Außerdem sollte die Sohle dünn sein, „damit die Fußmuskulatur aktiviert wird“. Ansonsten wird die Muskulatur schwächer und das Bindegewebe fester bis der Fuß irgendwann total unbeweglich ist. „Use ist or lose it„, so Beckmanns Credo.
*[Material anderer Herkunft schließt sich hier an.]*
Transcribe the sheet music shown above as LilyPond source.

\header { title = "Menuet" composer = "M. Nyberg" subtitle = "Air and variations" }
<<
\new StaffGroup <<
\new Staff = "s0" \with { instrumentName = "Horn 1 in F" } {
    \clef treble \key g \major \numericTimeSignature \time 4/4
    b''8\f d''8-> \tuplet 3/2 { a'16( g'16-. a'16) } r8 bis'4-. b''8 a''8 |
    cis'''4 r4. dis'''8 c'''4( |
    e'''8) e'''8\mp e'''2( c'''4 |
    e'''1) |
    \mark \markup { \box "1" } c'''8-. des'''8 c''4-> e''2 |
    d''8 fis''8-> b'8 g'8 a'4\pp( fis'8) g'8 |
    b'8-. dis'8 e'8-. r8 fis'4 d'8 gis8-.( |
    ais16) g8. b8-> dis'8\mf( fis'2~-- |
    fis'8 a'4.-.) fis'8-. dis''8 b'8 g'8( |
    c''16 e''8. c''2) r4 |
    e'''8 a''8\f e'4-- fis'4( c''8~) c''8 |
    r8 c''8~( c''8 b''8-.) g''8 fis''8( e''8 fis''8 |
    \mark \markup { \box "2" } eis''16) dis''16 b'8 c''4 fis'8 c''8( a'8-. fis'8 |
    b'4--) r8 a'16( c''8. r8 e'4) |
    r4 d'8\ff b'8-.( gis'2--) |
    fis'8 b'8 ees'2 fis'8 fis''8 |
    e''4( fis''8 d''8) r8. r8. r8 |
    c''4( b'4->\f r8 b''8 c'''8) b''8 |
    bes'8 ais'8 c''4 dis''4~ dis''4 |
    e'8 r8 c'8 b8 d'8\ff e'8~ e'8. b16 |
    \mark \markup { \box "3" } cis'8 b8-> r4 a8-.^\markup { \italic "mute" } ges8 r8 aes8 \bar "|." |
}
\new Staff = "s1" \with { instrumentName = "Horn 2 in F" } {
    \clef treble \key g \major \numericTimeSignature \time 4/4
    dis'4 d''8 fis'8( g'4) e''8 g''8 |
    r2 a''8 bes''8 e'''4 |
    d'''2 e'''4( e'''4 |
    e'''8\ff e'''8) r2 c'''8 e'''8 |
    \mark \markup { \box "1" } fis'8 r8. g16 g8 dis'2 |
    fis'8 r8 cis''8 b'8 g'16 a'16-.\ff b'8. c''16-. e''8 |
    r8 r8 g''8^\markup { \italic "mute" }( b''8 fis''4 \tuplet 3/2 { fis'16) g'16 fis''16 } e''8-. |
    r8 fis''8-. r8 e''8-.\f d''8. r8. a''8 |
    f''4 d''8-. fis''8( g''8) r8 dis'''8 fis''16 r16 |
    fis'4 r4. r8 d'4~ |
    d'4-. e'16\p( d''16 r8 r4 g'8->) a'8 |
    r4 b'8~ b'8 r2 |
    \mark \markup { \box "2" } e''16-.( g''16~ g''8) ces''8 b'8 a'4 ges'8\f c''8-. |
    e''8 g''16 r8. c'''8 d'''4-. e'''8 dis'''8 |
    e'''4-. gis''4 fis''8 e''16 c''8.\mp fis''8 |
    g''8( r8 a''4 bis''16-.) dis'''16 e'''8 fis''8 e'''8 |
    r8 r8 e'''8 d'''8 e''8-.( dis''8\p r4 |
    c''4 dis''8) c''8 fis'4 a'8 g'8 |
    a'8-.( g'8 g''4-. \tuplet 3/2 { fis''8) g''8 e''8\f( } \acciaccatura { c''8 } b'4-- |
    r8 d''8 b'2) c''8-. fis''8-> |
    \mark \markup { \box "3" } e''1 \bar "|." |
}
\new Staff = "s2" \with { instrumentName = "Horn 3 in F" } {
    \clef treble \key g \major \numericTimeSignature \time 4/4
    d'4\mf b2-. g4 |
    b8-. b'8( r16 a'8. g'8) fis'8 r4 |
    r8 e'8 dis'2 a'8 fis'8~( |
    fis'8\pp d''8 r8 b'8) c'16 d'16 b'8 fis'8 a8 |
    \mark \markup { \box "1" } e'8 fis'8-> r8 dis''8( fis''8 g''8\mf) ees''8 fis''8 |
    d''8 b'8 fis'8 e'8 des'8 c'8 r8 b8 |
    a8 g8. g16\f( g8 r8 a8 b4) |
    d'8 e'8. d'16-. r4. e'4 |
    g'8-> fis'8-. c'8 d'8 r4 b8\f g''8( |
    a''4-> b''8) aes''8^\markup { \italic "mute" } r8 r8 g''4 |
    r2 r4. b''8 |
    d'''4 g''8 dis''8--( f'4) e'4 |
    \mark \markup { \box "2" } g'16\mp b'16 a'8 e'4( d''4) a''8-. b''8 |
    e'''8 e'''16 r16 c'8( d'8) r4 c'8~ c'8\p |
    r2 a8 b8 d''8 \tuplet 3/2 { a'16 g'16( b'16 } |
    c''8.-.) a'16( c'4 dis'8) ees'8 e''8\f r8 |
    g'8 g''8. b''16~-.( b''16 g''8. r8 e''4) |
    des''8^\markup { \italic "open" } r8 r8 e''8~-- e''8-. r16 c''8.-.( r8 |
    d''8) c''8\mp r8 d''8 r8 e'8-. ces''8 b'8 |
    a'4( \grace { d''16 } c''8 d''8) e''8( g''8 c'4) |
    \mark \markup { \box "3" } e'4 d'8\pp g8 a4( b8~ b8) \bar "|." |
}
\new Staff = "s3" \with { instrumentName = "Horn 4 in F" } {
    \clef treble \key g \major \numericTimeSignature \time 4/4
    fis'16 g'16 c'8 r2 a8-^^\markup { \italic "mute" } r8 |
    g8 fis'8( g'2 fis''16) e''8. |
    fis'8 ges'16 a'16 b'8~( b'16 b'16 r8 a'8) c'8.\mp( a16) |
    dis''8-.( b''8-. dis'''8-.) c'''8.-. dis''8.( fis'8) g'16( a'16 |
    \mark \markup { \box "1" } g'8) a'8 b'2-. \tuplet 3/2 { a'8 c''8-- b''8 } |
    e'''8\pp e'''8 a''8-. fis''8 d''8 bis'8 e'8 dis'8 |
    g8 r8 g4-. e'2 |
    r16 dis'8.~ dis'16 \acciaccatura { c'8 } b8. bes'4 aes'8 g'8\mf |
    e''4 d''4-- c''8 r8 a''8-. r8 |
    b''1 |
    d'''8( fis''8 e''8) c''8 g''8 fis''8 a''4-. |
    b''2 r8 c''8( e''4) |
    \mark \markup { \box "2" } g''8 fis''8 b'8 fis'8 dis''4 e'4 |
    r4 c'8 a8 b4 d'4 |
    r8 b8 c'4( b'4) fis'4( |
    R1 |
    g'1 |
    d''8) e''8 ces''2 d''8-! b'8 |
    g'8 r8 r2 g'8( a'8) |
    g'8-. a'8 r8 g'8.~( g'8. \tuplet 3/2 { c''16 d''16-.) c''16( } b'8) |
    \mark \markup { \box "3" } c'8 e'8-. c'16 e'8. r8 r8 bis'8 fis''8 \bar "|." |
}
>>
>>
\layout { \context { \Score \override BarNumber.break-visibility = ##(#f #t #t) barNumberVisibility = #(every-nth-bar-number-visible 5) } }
Der dritte Punkt, in dem sich der Barfuß-Schuh vom normalen Schuh unterscheidet, ist die sogenannte Toebox. „Die V-Form ist ganz natürlich für unseren Fuß“, berichtet der Therapeut. „Die meisten Schuhe sind vorne schlanker, weil es elegant und schlank aussieht. Das ist aber nicht, wie unser Fuß aussieht.“
Heutzutage weisen die meisten Menschen mehr oder weniger verkrüppelte Großzehen durch das Tragen zu enger Schuhe auf. Im Extremfall spricht man von Hallux Valgus, bei dem der dicke Zeh so extrem in Richtung der anderen Zehen zeigt, dass das Gehen mit starken Schmerzen verbunden ist.
Nur Zehenschuhe erlauben den Füßen noch mehr Bewegungsfreiheit, da diese den Zehen Greifbewegungen ermöglichen. Doch „wenn Füße aussehen wie Füße, ist das für die meisten Menschen paradox„. Vielleicht also nicht gerade das geeignete Schuhwerk, um im Sterne-Restaurant zu Abend zu speisen.
Aber zum Glück es gibt mittlerweile viele tragbare Modelle, wie ich erst kürzlich am Beispiel von Mola Adebisi feststellen durfte. Der Moderator und 90er-Jahre-DJ überraschte mich nicht nur mit seiner Vorliebe für Barfußschuhe, sondern trug auch gleich ein Paar, das viel zu gut für Gesundheits-Schuhe aussah.
Übrigens: Mittlerweile habe auch ich mir ein paar pinke Ballerinas vom deutschen Barfußschuh-Hersteller Leguano angeschafft und bin sehr zufrieden damit, wenngleich sich diese optisch eher zum spazieren am Rhein als zum Flanieren auf der Kö eignen.